The semiconductor sector just had its worst day since March 2020. The PHLX Semiconductor Index, better known as SOX, cratered 10.3% on June 5, wiping out more than $1 trillion in market value across chip stocks in a single trading session. Micron Technology shares dropped roughly 13-14%, while Marvell Technology fell as much as 17%.
What triggered the selloff
The catalyst was Broadcom. The chipmaker issued a revenue outlook that fell short of expectations, specifically citing weaker-than-anticipated demand for AI chips.
A robust US jobs report landed around the same period, raising fresh concerns that the Federal Reserve might keep interest rates elevated for longer than investors had been pricing in. For high-growth tech stocks trading at sky-high valuations, higher rates mean future earnings are worth less in today’s dollars, and semiconductor stocks had been priced for a future where AI revenue would grow almost without limit. The result was a rotation trade, with investors dumping high-momentum semiconductor names and moving into sectors less sensitive to interest rate expectations.
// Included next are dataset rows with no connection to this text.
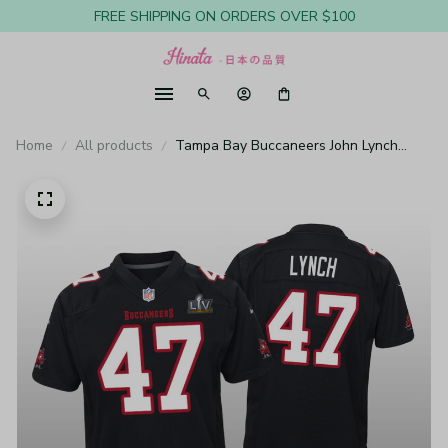
FREE SHIPPING ON ORDERS OVER $100
Home
All products
Tampa Bay Buccaneers John Lynch
Black Game Fashion Jersey Super Bowl
LV - Youth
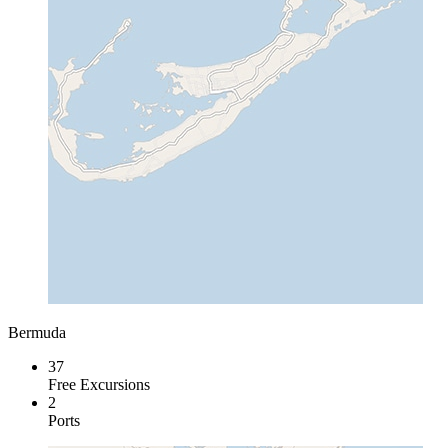
Bermuda
37
Free Excursions
2
Ports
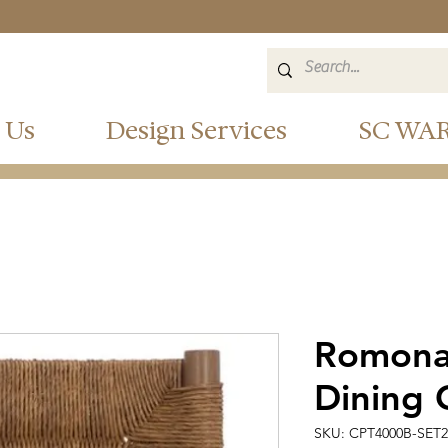
 Us
Design Services
SC WA
Romona
Dining 
SKU: CPT4000B-SET2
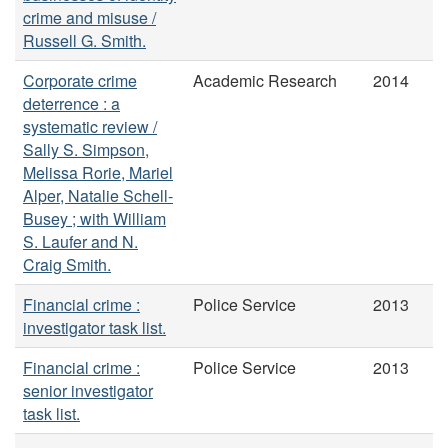
crime and misuse /
Russell G. Smith.
Corporate crime
Academic Research
2014
deterrence : a
systematic review /
Sally S. Simpson,
Melissa Rorie, Mariel
Alper, Natalie Schell-
Busey ; with William
S. Laufer and N.
Craig Smith.
Financial crime :
Police Service
2013
investigator task list.
Financial crime :
Police Service
2013
senior investigator
task list.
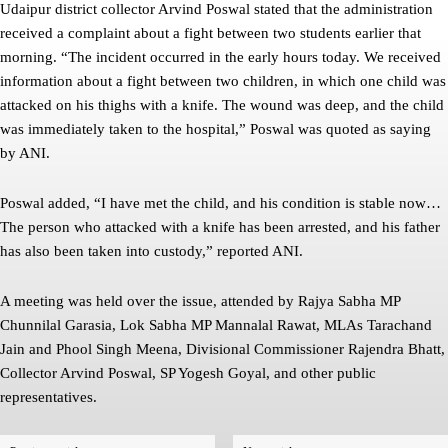
Udaipur district collector Arvind Poswal stated that the administration
received a complaint about a fight between two students earlier that
morning. “The incident occurred in the early hours today. We received
information about a fight between two children, in which one child was
attacked on his thighs with a knife. The wound was deep, and the child
was immediately taken to the hospital,” Poswal was quoted as saying
by ANI.
Poswal added, “I have met the child, and his condition is stable now…
The person who attacked with a knife has been arrested, and his father
has also been taken into custody,” reported ANI.
A meeting was held over the issue, attended by Rajya Sabha MP
Chunnilal Garasia, Lok Sabha MP Mannalal Rawat, MLAs Tarachand
Jain and Phool Singh Meena, Divisional Commissioner Rajendra Bhatt,
Collector Arvind Poswal, SP Yogesh Goyal, and other public
representatives.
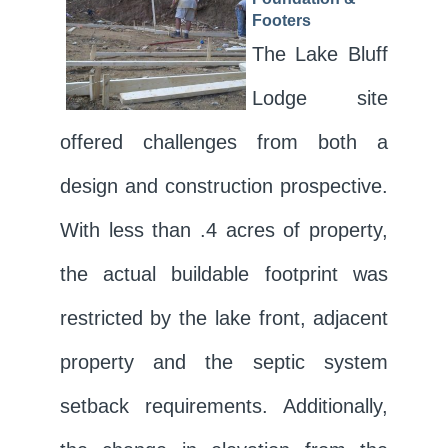
Footers
The Lake Bluff
Lodge site
offered challenges from both a
design and construction prospective.
With less than .4 acres of property,
the actual buildable footprint was
restricted by the lake front, adjacent
property and the septic system
setback requirements. Additionally,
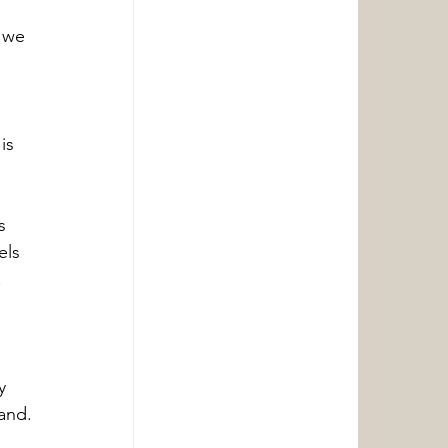
 we 
is 
s 
els 
 
y 
and.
Micron’s decline was particularly striking given context. The company had only recently crossed the $1 trillion market capitalization threshold. Marvell, which has positioned itself aggressively in the custom AI chip and data center networking space, saw its shares punished just as severely. Nvidia, AMD, Intel, and Broadcom itself all posted significant declines, confirming this wasn’t a company-specific issue but a sector-wide repricing.